Stan Hixon

Biographical details
- Born: June 24, 1957 (age 68) Lakeland, Florida, U.S.

Playing career
- 1976–1978: Iowa State
- Position(s): Wide receiver

Coaching career (HC unless noted)
- 1980–1982: Morehead State (RB)
- 1983–1988: Appalachian State (WR/TE)
- 1989–1992: South Carolina (WR)
- 1993–1994: Wake Forest (RB)
- 1995–1999: Georgia Tech (WR)
- 2000–2003: LSU (AHC/WR)
- 2004–2009: Washington Redskins (WR)
- 2010–2011: Buffalo Bills (WR)
- 2012–2013: Penn State (AHC/WR)
- 2014–2015: Houston Texans (WR)
- 2017–2018: Temple (WR)

= Stan Hixon =

American football player and coach (born 1957)

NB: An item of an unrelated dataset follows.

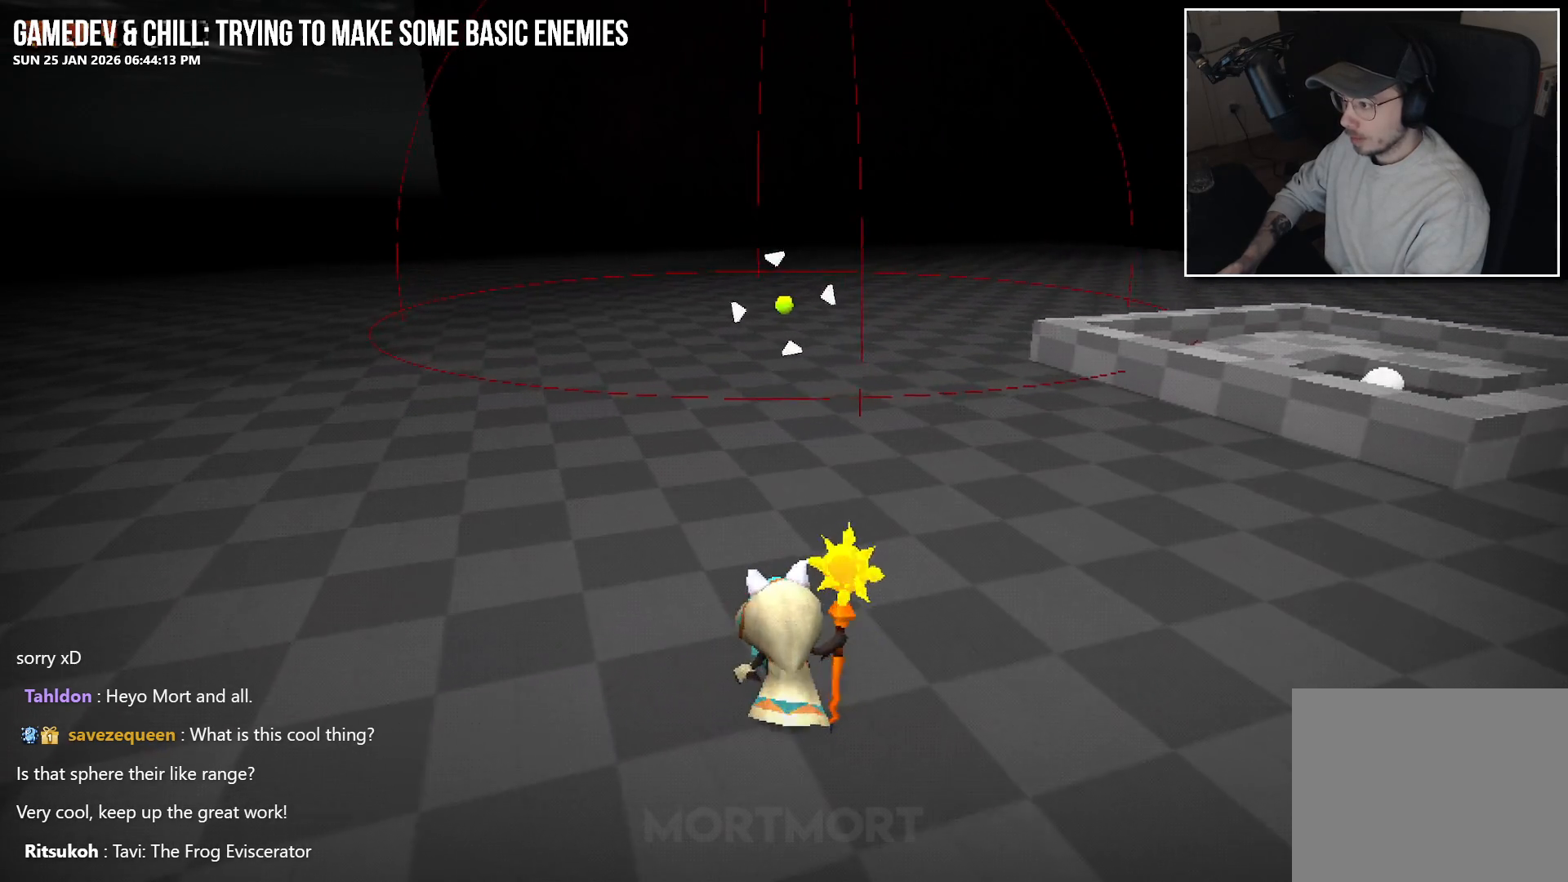
{"buttons": [], "left_stick": "center", "right_stick": "center", "events": []}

Stan Hixon (born July 24, 1957) is an American football coach and former player. Hixon was most recently the wide receivers coach at Temple.

==Playing career==

Hixon played four years at Iowa State and accrued career numbers of 46 catches for 776 yards.

==Coaching career==

Following his graduation, Hixon served as an assistant coach at Morehead State, Appalachian State, South Carolina, Wake Forest, Georgia Tech and LSU before coaching leaving the college ranks for the NFL.

Hixon was the wide receivers coach for the Washington Redskins of the National Football League (NFL) for six years, until January 2010, when his contract was not renewed after the Redskins hired new head coach Mike Shanahan.

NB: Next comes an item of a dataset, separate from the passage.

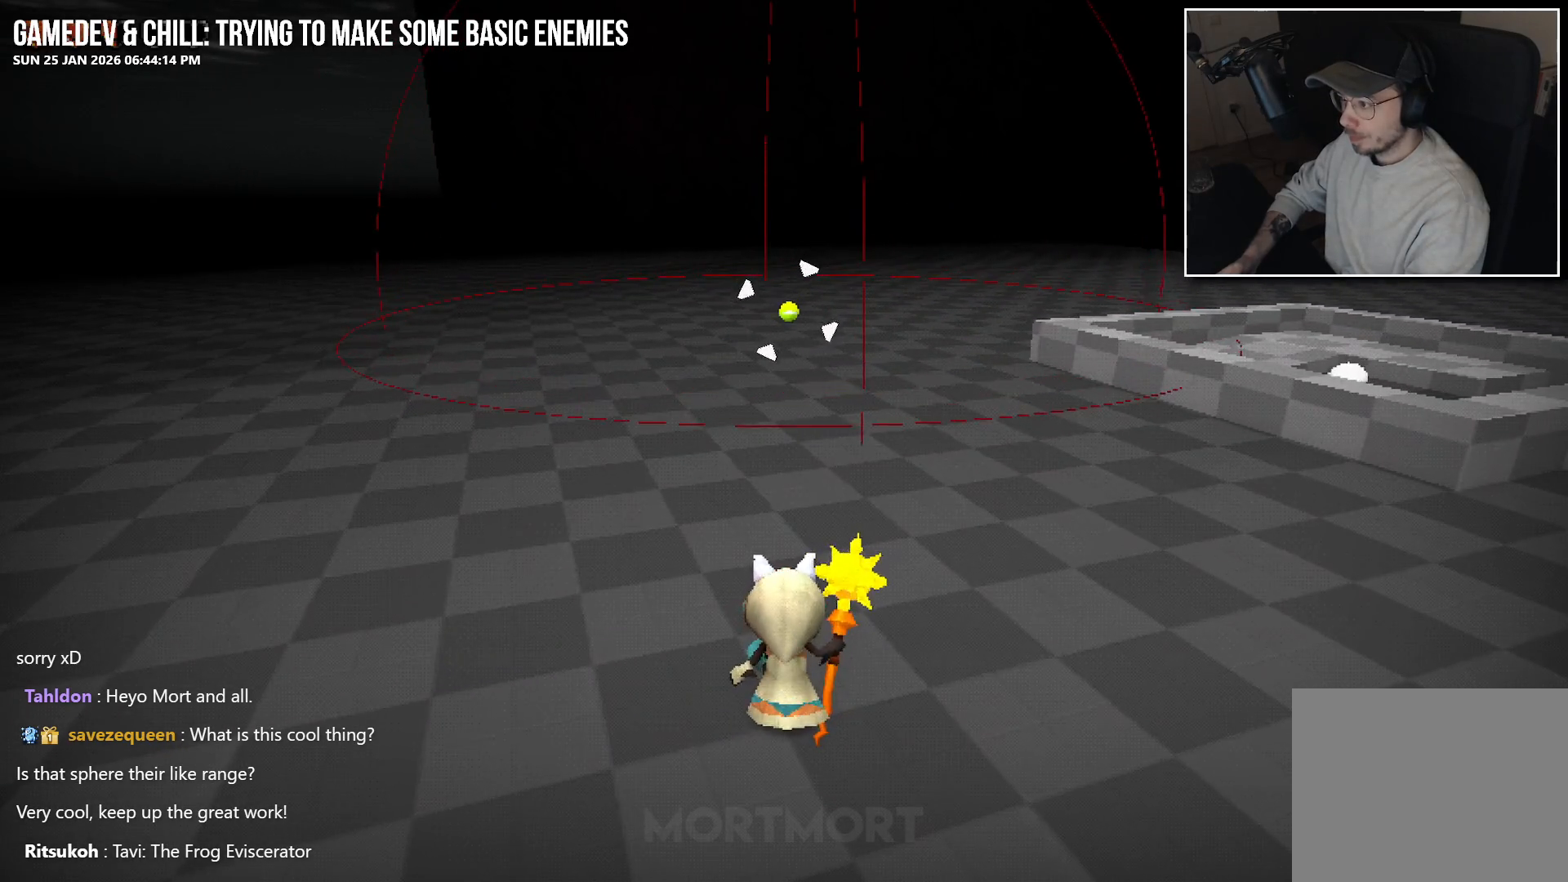
{"buttons": [], "left_stick": "left", "right_stick": "center", "events": [[267, "left_stick", "left"]]}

Following his departure from Washington, Hixon served as the wide receiver coach under Chan Gailey for the Buffalo Bills from 2010 through 2012.

From 2012 through 2013, Hixon was the assistant head coach and wide receivers coach under Bill O'Brien at Penn State. Hixon then moved to Houston to be the Texans wide receivers coach in 2014, after O'Brien was hired to be the head coach of the Texans.

In March 2017, Hixon joined Geoff Collins' staff at Temple.